Despite these regulatory benefits, self funding of healthcare plans is much riskier for small firms than large companies. Small firms do not have the diversified employee base or financial resources of large companies to absorb substantial overruns in healthcare expenses.  Therefore, most small firms hire brokers to find stop-loss insurance limiting their potential losses.

Small firms buy stop loss insurance from a handful of large reinsurers.  These large reinsurers assess the healthcare situation of a small firm before offering a stop loss policy with an annual premium and a deductible. However, these large reinsurers do not usually ask a small firm to adopt new measures to constrain healthcare costs. If a reinsurer believes that a small firm has an expensive healthcare plan, the reinsurer will charge a higher premium with a higher deductible.

Furthermore, stop loss insurance is not protected by the guarantee issue and renewal provisions of the ACA, which apply to traditional healthcare policies.  Since stop loss policies are issued on an annual basis without any guaranteed renewal, an unexpected rise in the healthcare costs at a small firm can lead to much higher premiums the next year or outright cancellation of the stop loss policy.

A shift to self funding may also lead to adverse selection in the broader insurance market for small groups. Firms with younger and healthier workers would likely self fund, while the traditional group market would cover mainly firms with older and less healthy employees.

A widespread increase in self funding would be particularly damaging to the Small Business Health Option (SHOP) exchanges, created by the ACA to provide lower cost policies to small businesses. SHOPs are now operating in most states for firms under 50 FTEs, and their reach may be extended by states in 2016 to firms with 50 to 100 FTEs.

However, without enough healthy employees in their risk pools, the cost of SHOP policies could rise sharply. Although firms with 25 or fewer FTEs are eligible for modest tax credits if they purchase healthcare policies through SHOPs, these credits will expire after 2015.
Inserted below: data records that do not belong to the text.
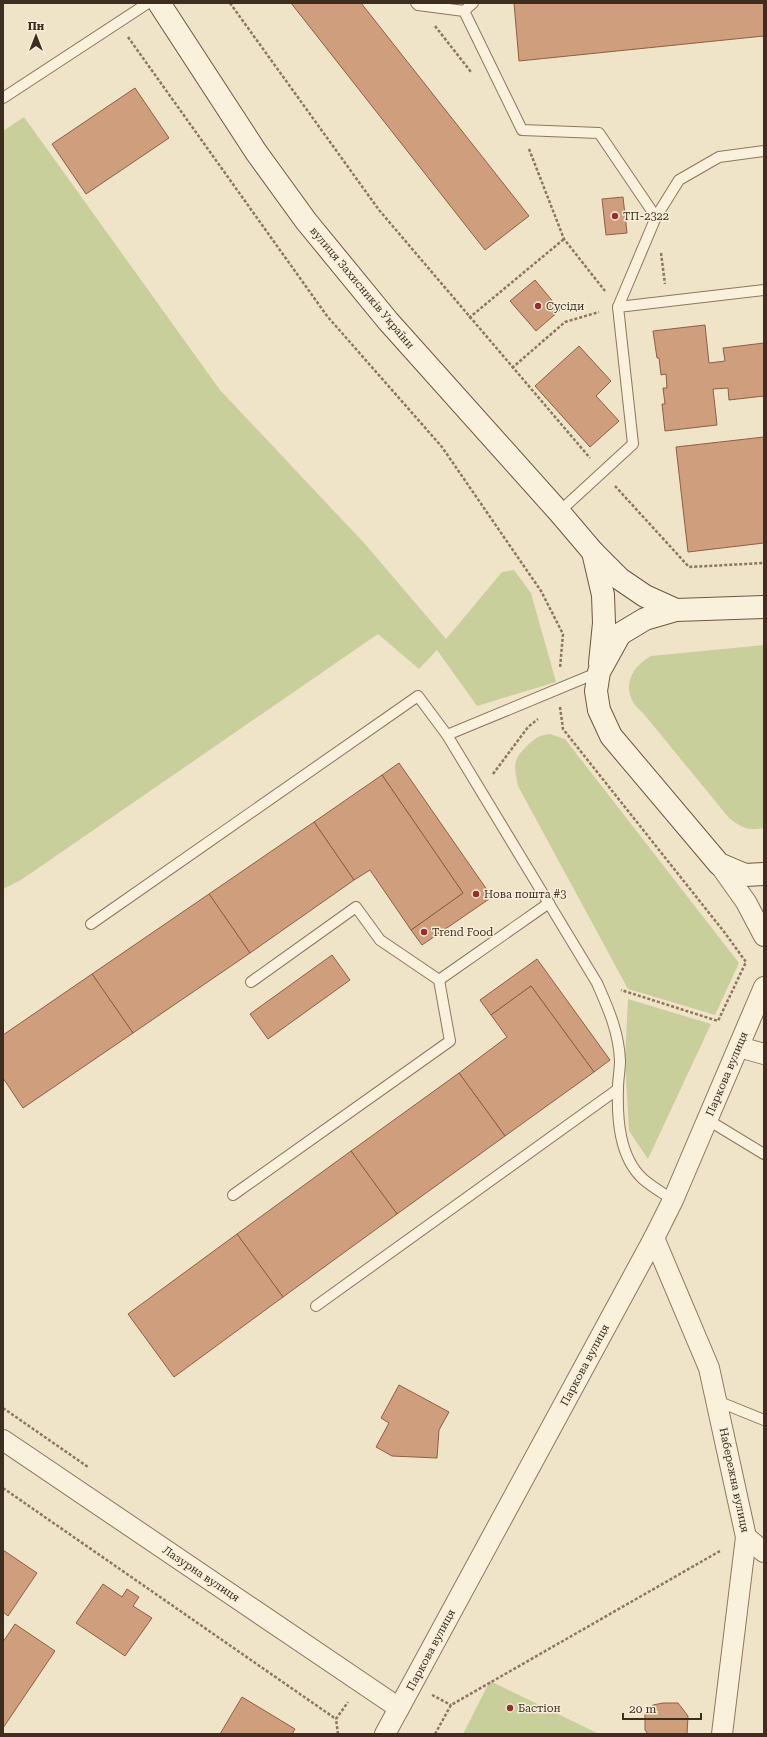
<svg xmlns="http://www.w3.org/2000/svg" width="767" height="1737" font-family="'Roboto Serif',serif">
	<rect width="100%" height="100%" fill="#f0e4c8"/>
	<g fill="#c9cf9b">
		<path d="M24,117L220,390L365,544L446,639L502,572L514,570L531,593L556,682L477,706L437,650L419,669L378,634L21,880L3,889V131Z"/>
		<path d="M764,645V828C748,831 742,828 729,818L643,713C620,695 627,669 651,656Z"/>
		<path d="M550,734L565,739L739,963L715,1015L628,989L518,786C514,765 512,760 528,745C537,737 538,736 550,734Z"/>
		<path d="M628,999L711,1024L648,1159L629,1131L625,1059Z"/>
		<path d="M490,1681L599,1734H463Z"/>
	</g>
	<g fill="#cf9f7d" stroke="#8d5f41">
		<path d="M291,3H361L529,216L485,250Z"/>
		<path d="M514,3H764V36L519,61Z"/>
		<path d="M135,88L169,138L86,194L52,144Z"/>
		<path d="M623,197L627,233L606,235L602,199Z"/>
		<path d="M535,280L560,310L536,331L510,301Z"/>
		<path d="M705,325L709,363L725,361L723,348L764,343V396L729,400L728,388L713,389L717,425L665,431L662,404H665L663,388H667L666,374L661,375L659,358H657L653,331Z"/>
		<path d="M579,346L611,381L596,396L619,421L590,447L535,386Z"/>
		<path d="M764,437V543L688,552L676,447Z"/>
		<path d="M399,763L492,897L422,945L411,930L463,893L382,775Z"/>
		<path d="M382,775L463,893L411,930L370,870L354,880L314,822Z"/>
		<path d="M314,822L354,880L250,953L209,894Z"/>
		<path d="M209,894L250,953L133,1033L92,974Z"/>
		<path d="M332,955L350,980L268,1039L250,1014Z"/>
		<path d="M537,959L610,1060L594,1072L531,986L491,1015L480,1000Z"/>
		<path d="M92,974L133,1033L23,1108L3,1078V1035Z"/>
		<path d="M531,986L594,1072L505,1136L459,1073L507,1037L491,1015Z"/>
		<path d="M459,1073L505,1136L397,1214L351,1151Z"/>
		<path d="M351,1151L397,1214L283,1297L237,1234Z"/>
		<path d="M237,1234L283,1297L174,1377L128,1314Z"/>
		<path d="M399,1385L449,1412L439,1430L437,1458L392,1456L376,1447L389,1423L381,1418Z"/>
		<path d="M3,1550L37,1573L8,1616L3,1612Z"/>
		<path d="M103,1584L122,1597L127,1589L139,1597L133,1606L152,1618L125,1656L76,1623Z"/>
		<path d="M15,1624L55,1651L3,1728V1642Z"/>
		<path d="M242,1697L295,1729L292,1734H220Z"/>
		<path d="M663,1703H678L688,1716L687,1734H648L645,1730V1713L653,1705Z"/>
	</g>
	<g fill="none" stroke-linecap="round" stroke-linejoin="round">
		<g stroke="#8d765c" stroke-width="12">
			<g id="lane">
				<path d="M416,3L418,5L464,11L522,130L599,133L656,217"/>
				<path d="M464,11L473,3"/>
				<path d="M3,98L148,3"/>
				<path d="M618,307L656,217L679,180L719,157L764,151"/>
				<path d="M559,512L633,444L618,307L764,290"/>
				<path d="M599,672L447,735L597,983C608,1008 619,1032 620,1061C620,1070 618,1079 618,1088C617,1118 619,1157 643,1179C652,1187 663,1193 673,1200"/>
				<path d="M91,924L418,696L447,735"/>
				<path d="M439,980L549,903"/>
				<path d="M708,1120L764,1154"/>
				<path d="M233,1195L450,1041L439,980L380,940L356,907L251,982"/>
				<path d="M316,1306L618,1089"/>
				<path d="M717,1401L764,1420"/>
			</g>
		</g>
		<g stroke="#8d765c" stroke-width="22">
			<g id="street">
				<path d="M719,864L746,902L764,936"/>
				<path d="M739,1047L764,1054"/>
				<path d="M654,1238L709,1368L746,1537L722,1734"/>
				<path d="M3,1440L399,1708"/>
				<path d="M746,1537L764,1552"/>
				<path d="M385,1734L654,1238L673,1200L764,987"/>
			</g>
		</g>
		<g stroke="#6f573f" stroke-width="24">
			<g id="secondary">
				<path d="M159,3L256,152L306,221L388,321L559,512L593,552L620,579L645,596L676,610"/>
				<path d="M593,552L603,595L604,623L600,663"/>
				<path d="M764,607L676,610L645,619L620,634L599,672L596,691L599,710L611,736L719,864L745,875L764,874"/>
			</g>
		</g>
		<g stroke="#8d765c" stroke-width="2.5" stroke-dasharray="3 2" stroke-linecap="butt">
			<path d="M230,3L379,210L590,458"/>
			<path d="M435,26L471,72"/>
			<path d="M128,37L327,316L442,447L541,591L563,634L560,668"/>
			<path d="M529,149L564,239L605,291"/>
			<path d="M661,253L665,284"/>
			<path d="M469,318L564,239"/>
			<path d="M512,368L565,322L599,312"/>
			<path d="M615,486L689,567L764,563"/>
			<path d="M560,707L563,729L725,933L746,962L718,1021L621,990"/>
			<path d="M493,774L528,727L538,719"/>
			<path d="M3,1408L88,1467"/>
			<path d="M3,1488L336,1719"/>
			<path d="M432,1695L451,1705"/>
			<path d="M338,1734L336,1719L348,1702"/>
			<path d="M435,1734L451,1705L720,1551"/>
		</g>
		<use href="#lane" stroke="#faf1dc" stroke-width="10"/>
		<use href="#street" stroke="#faf1dc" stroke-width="20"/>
		<use href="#secondary" stroke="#faf1dc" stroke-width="22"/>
	</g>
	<g fill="#9e2a2b" stroke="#f7eed8" stroke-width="1.5">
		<circle cx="615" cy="216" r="4"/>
		<circle cx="538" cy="306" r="4"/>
		<circle cx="476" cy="894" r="4"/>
		<circle cx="424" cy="932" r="4"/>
		<circle cx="510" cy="1708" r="4"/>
	</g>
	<g text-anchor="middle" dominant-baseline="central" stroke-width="3" stroke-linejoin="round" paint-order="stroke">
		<g font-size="11" fill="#3d2e20" stroke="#f7eed8" text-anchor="start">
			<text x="623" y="216">ТП-2322</text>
			<text x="546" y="306">Сусіди</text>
			<text x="484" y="894">Нова пошта #3</text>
			<text x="432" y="932">Trend Food</text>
			<text x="518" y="1708">Бастіон</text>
		</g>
		<g font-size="11" fill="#3d2e20" stroke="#f7eed8">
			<text transform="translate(362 288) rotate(50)">вулиця Захисників України</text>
			<text transform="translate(727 1074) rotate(-67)">Паркова вулиця</text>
			<text transform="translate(585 1365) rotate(-62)">Паркова вулиця</text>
			<text transform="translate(734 1480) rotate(78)">Набережна вулиця</text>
			<text transform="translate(201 1574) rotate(34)">Лазурна вулиця</text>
			<text transform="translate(431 1650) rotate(-62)">Паркова вулиця</text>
		</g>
	</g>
	<rect width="767" height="1737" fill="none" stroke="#3d2e20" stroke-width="8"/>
	<g transform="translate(36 36)" stroke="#f7eed8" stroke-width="3" paint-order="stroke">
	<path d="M0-3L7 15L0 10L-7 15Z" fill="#3d2e20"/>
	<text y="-6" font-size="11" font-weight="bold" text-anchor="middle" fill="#3d2e20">Пн</text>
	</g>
	<path d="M623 1713v6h78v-6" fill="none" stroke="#3d2e20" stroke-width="2"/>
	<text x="629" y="1713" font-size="12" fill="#3d2e20" stroke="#f7eed8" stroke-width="3" paint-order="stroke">20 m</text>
</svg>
What can be done to address the risks of increased self funding to Small Firms and to the insurance market for small groups? It is not politically feasible for Congress to pass amendments to ACA that would limit self funding of healthcare plans by small firms.

Under ERISA, states are not permitted to regulate healthcare plans of employers. By contrast, under ERISA, states do retain the power to regulate stop loss insurers. Some states have prohibited stop loss insurers from offering policies to Small Firms; others have banned stop loss policies with very low deductibles.

Under state laws, all stop loss insurers should be required to send to all small firms with self funded healthcare plans a written notice at least 90 days before materially changing a stop loss policy – canceling, not renewing or substantially increasing premiums. These 90 days would allow small firms to find another stop loss insurer or purchase traditional insurance for their healthcare plan.

In theory, small firms could be steered away from self funded plans by SHOP exchanges with attractive group policies. In practice, the deck is stacked against SHOPs. At the very least, the current tax credits available to very small employers for using SHOPs should be made permanent.

In short, the potential for limited the risks of self funding by small firms is heavily constrained by legal and political realities.